By: CAITLIN CANAHAI
Booking.com’s new self-deprecating ad could mean trouble for their trademark rights. In the travel site’s Super Bowl spot, Idris Elba pokes fun at the company’s name, saying, “We named ourselves Booking.com, which is kind of lit, if we’re talking…literal.” The statement comes on the heels of the brand’s nearly 9-year long legal battle to obtain trademark protection for its name.
Trademarks are words and symbols that consumers use to distinguish the goods or services of one business from another. For instance, “Apple” is a strong trademark for computers. Importantly, trademark protection is denied to generic terms for goods and services. “Apple” could never be protected as a trademark for apples because it communicates the type of product, rather than the source. This principle protects competition in the marketplace, so that companies can accurately describe their goods and services.
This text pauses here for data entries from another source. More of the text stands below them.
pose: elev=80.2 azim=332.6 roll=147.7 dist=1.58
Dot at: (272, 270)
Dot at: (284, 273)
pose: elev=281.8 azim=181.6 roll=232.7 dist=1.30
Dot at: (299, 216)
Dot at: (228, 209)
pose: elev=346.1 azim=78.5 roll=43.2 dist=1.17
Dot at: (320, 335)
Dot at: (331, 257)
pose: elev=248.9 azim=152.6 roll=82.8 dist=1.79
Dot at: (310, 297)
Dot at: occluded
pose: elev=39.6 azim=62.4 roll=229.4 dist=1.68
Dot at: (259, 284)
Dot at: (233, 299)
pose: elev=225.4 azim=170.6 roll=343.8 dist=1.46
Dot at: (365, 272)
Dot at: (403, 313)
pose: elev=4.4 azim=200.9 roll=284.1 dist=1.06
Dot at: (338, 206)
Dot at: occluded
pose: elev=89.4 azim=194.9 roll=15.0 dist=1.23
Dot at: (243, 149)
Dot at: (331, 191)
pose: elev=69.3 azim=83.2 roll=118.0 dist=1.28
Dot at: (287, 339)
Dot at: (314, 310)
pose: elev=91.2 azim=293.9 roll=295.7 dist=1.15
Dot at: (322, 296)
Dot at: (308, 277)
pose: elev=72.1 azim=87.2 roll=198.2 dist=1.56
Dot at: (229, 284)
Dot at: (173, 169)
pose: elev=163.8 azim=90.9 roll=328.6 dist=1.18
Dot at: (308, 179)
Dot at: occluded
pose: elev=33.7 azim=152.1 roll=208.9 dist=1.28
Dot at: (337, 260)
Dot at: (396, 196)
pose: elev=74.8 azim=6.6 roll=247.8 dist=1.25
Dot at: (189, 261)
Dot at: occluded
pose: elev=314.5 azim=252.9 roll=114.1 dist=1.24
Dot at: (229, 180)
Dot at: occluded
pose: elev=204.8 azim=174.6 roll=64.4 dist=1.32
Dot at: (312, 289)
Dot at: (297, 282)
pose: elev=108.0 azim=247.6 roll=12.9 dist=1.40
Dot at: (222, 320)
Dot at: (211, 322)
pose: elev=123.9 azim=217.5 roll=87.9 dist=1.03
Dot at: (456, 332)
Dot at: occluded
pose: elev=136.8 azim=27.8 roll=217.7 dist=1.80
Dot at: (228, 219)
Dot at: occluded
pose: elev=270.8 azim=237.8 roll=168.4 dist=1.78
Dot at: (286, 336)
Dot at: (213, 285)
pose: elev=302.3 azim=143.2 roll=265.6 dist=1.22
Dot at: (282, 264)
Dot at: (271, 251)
As Idris said, “BOOKING.COM” seems like a pretty literal name for a website that allows you to book travel accommodations. In trademark terms, you might say “Booking.com” is generic. This was exactly what the U.S. Patent and Trademark Office (USPTO) decided when Booking.com applied to register its name as a trademark for making hotel reservations in 2012. The USPTO denied the registration on the grounds that “booking” was generic for Booking.com’s services. Adding “.com” to a generic term could create a protectible trademark, because “.com” merely indicates web address and adds no source identifying significance.
Booking.com appealed the USPTO’s decision all the way to the Supreme Court. In 2020, the Court ruled in their favor in United States Patent and Trademark Office v. Booking.com B.V. The Court rejected the USPTO’s rule that the addition of a top-level domain (.com, .org, .net, etc.) to an otherwise unregistrable term could not create a protectible trademark. Instead, the Court ruled, the mark must be considered in its entirety to determine whether consumers perceive it as a trademark. The decision allowed Booking.com to introduce evidence demonstrating that it had taught consumers to perceive “BOOKING.COM” as a trademark through many years of use and advertising.
Following the decision, Booking.com obtained three trademark registrations for its “BOOKING.COM” mark. The registrations issued in January of 2021, over 8 years from the date of the initial applications. Given how much time and money Booking.com invested in proving its mark is not generic, its decision to mock its own name on the biggest advertising day of the year is surprising, to say the least. Trademarks lawyers will tell you that it’s never a good idea to point out how weak your mark is in advertising.
Realistically, Booking.com’s probably doesn’t have anything to worry about. To obtain its registrations, Booking.com already had to prove that consumers primarily understood “BOOKING.COM” to be a brand name. The company introduced survey evidence suggesting that about 74% of participating consumers recognized “BOOKING.COM” as a brand name. So, a tongue-in-cheek joke in a commercial is unlikely to do serious damage to their name recognition.
Still, Booking.com’s new ad campaign highlights the importance of having an experienced trademark attorney advise you on how you use your mark in advertising. Using a trademark in certain ways in advertising can weaken or even eliminate your trademark rights, even after you obtain a trademark registration.